**DATA UNDER STUDY**
::::
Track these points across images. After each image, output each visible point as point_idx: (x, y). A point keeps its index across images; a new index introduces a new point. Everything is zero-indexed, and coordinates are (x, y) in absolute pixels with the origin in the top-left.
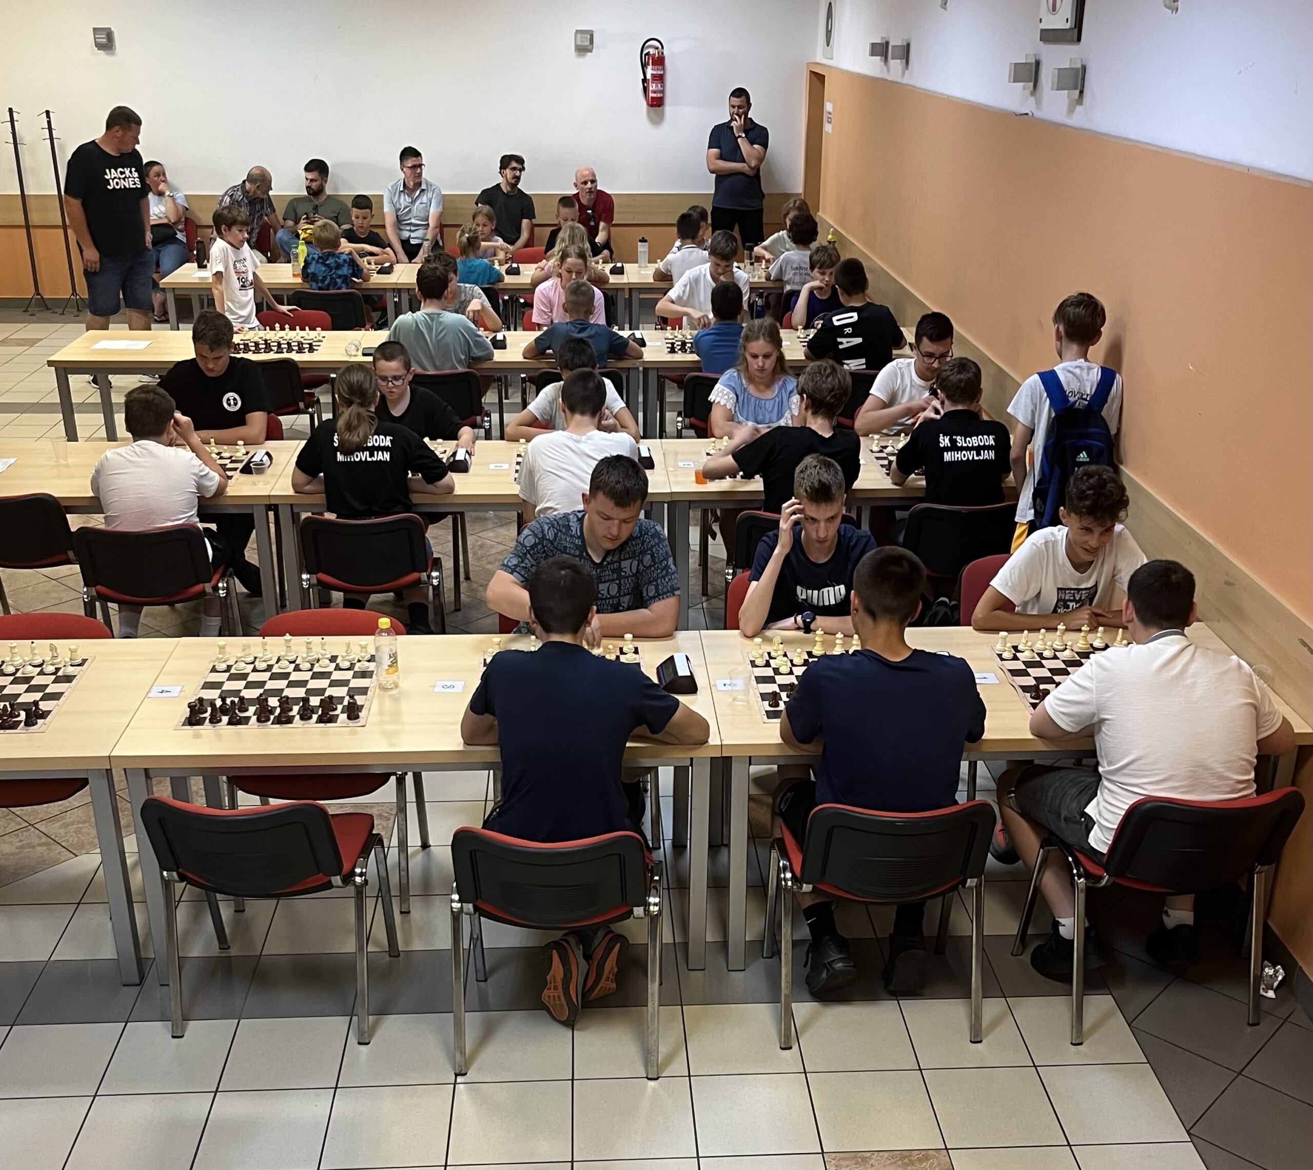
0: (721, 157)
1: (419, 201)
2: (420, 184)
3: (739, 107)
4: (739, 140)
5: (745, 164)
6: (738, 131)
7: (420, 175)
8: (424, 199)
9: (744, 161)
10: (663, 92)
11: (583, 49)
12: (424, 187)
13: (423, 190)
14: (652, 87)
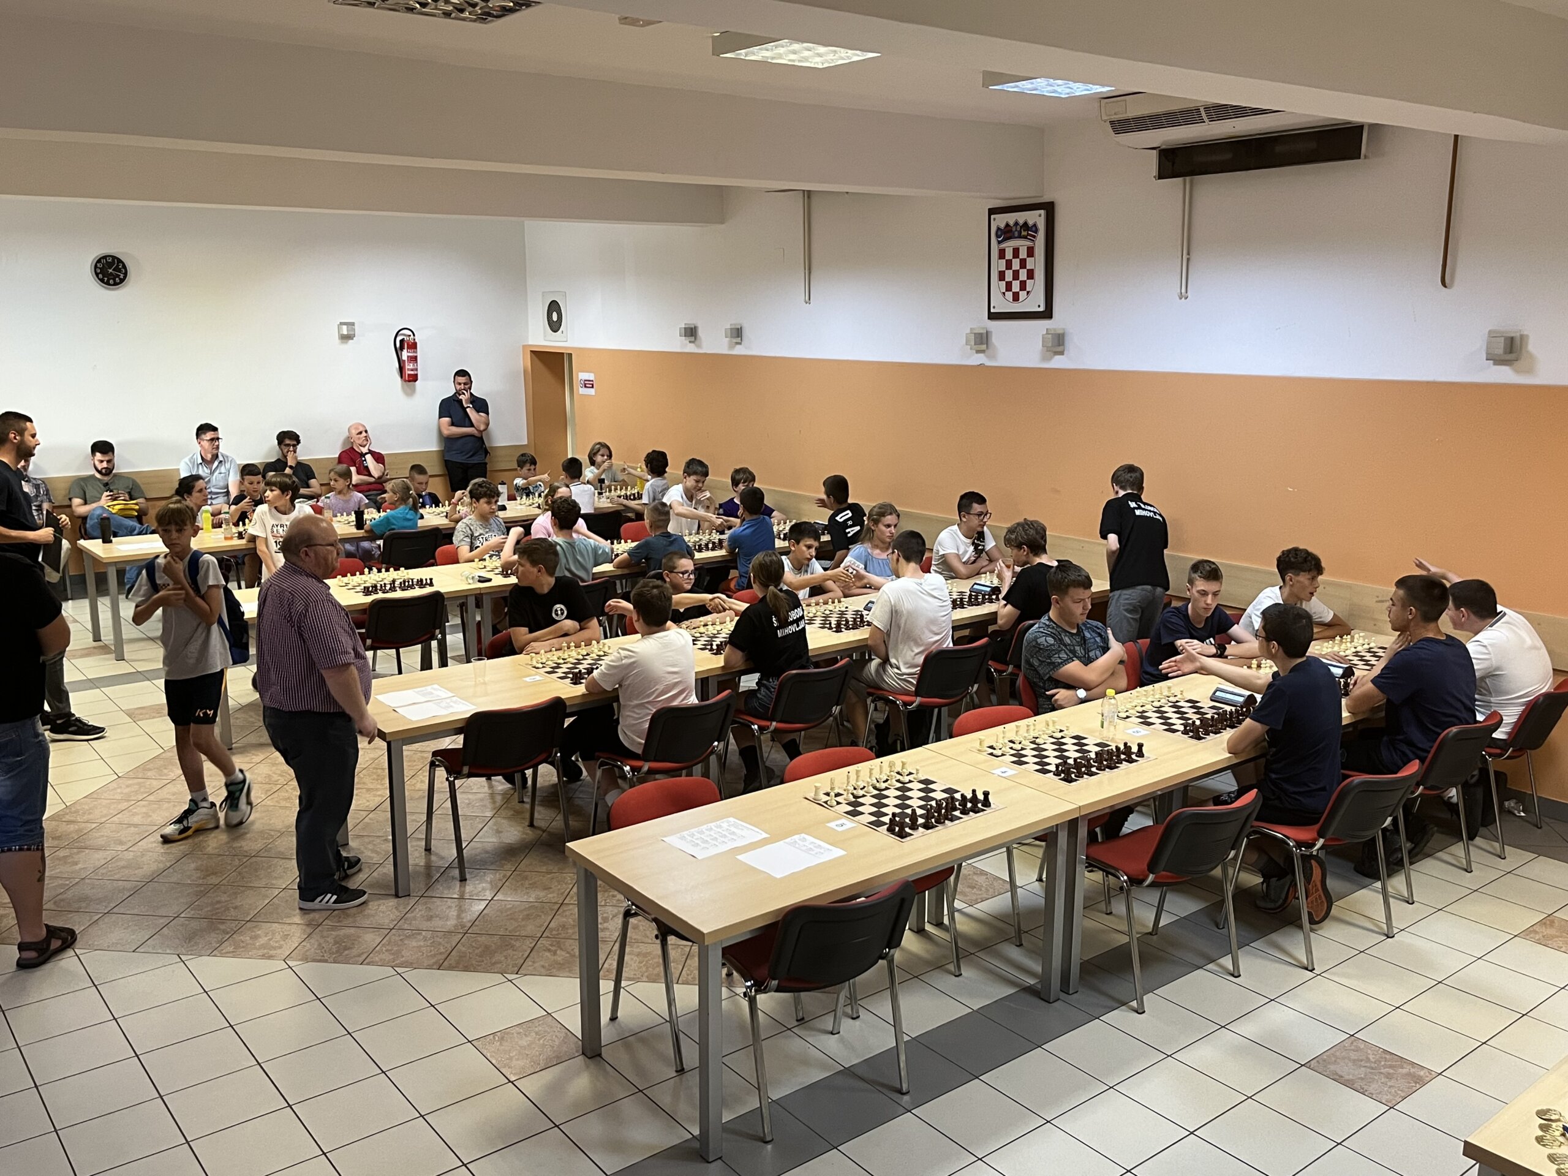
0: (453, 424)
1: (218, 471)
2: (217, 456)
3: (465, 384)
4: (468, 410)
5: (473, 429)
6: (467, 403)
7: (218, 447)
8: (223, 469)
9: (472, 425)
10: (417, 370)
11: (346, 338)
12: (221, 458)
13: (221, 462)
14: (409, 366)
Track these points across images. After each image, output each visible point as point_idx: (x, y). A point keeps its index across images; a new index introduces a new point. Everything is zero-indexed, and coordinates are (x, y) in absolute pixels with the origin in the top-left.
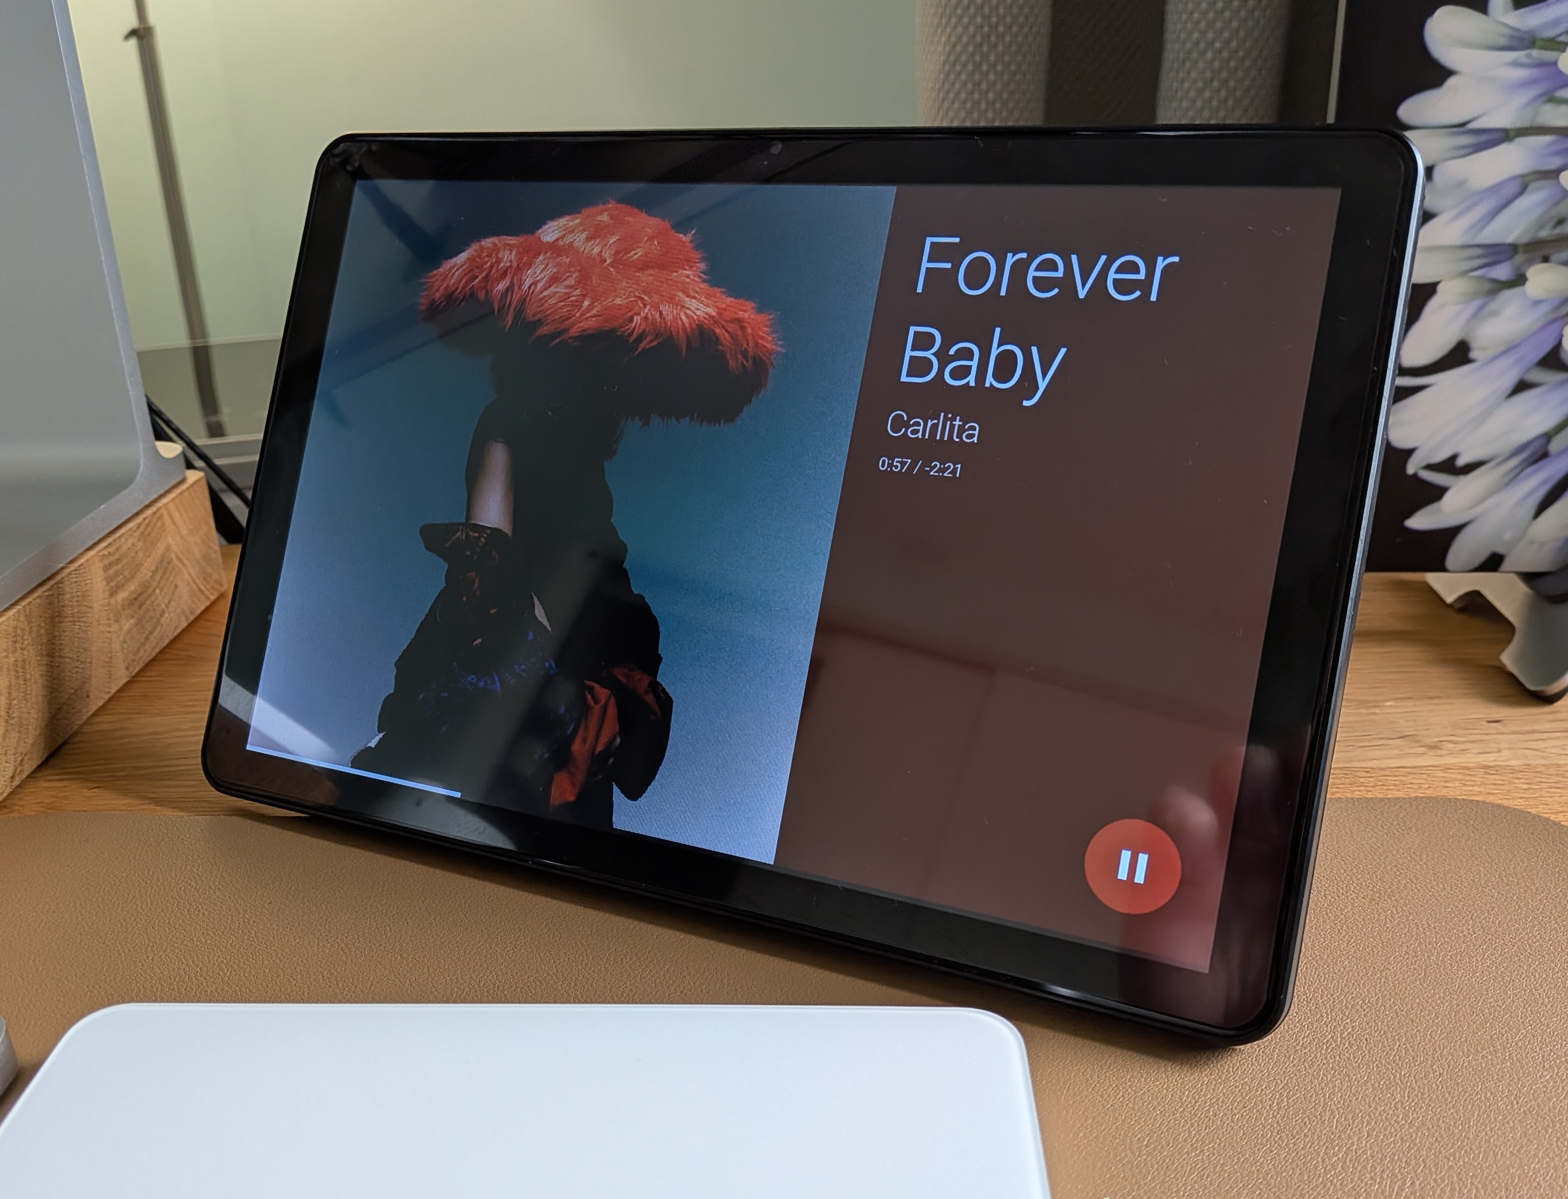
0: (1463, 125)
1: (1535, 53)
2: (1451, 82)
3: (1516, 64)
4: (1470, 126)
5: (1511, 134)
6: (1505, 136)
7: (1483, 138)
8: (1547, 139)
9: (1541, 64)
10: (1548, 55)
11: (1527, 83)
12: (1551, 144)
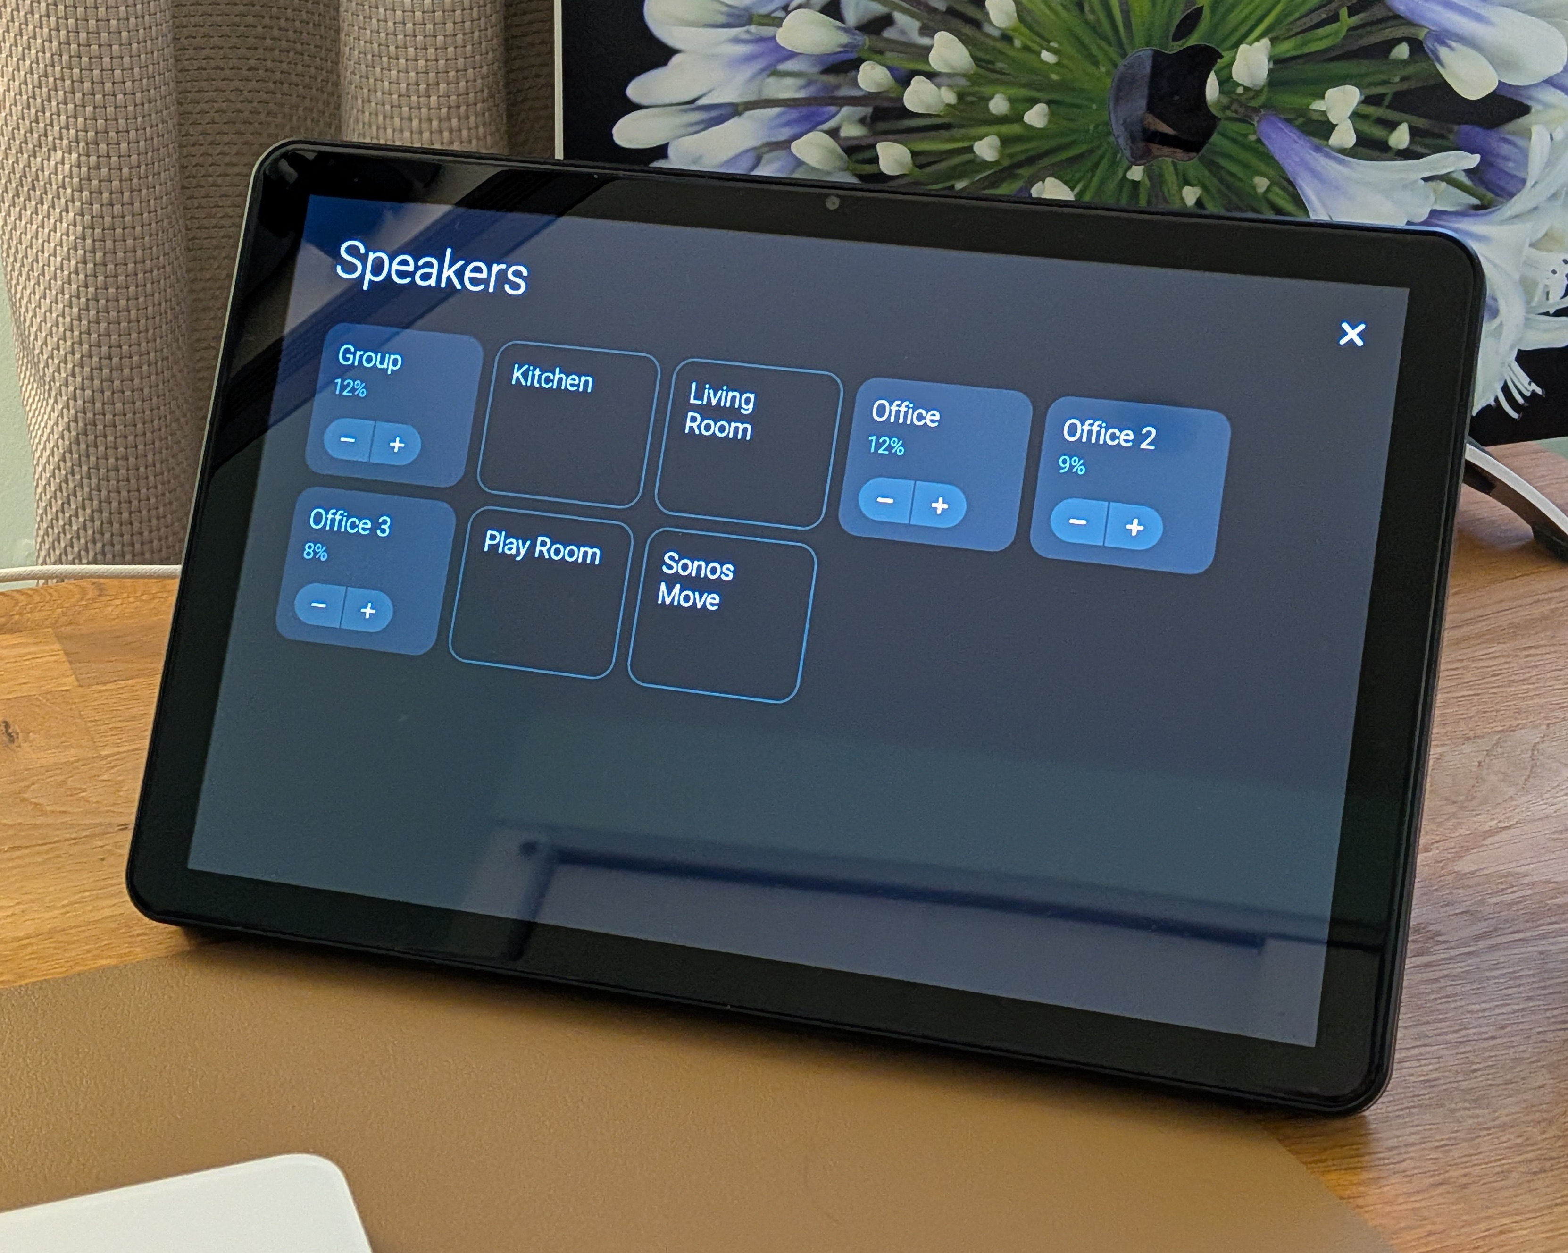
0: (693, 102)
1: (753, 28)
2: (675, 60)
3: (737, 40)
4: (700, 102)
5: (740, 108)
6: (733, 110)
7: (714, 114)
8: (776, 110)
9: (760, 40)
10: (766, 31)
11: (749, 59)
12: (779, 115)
::::
**PROBLEM TO WORK ON**
Word for word, print the material above, but without its pictures.

**REPLY**
Track these points across images. After each image, output each visible point as point_idx: (x, y). A point keeps its index across images; a new index introduces a new point. Everything is zero-indexed, and coordinates are (x, y) in absolute pixels with the origin in the top-left.
0: (721, 157)
1: (419, 201)
2: (420, 184)
3: (739, 107)
4: (739, 140)
5: (745, 164)
6: (738, 131)
7: (420, 175)
8: (424, 199)
9: (744, 161)
10: (663, 92)
11: (583, 49)
12: (424, 187)
13: (423, 190)
14: (652, 87)
0: (453, 424)
1: (218, 471)
2: (217, 456)
3: (465, 384)
4: (468, 410)
5: (473, 429)
6: (467, 403)
7: (218, 447)
8: (223, 469)
9: (472, 425)
10: (417, 370)
11: (346, 338)
12: (221, 458)
13: (221, 462)
14: (409, 366)
Track these points across images. After each image, output each visible point as point_idx: (x, y). A point keeps its index across images; a new index introduces a new point. Everything is zero-indexed, and coordinates are (x, y) in absolute pixels with the origin in the top-left.
0: (1463, 125)
1: (1535, 53)
2: (1451, 82)
3: (1516, 64)
4: (1470, 126)
5: (1511, 134)
6: (1505, 136)
7: (1483, 138)
8: (1547, 139)
9: (1541, 64)
10: (1548, 55)
11: (1527, 83)
12: (1551, 144)
0: (693, 102)
1: (753, 28)
2: (675, 60)
3: (737, 40)
4: (700, 102)
5: (740, 108)
6: (733, 110)
7: (714, 114)
8: (776, 110)
9: (760, 40)
10: (766, 31)
11: (749, 59)
12: (779, 115)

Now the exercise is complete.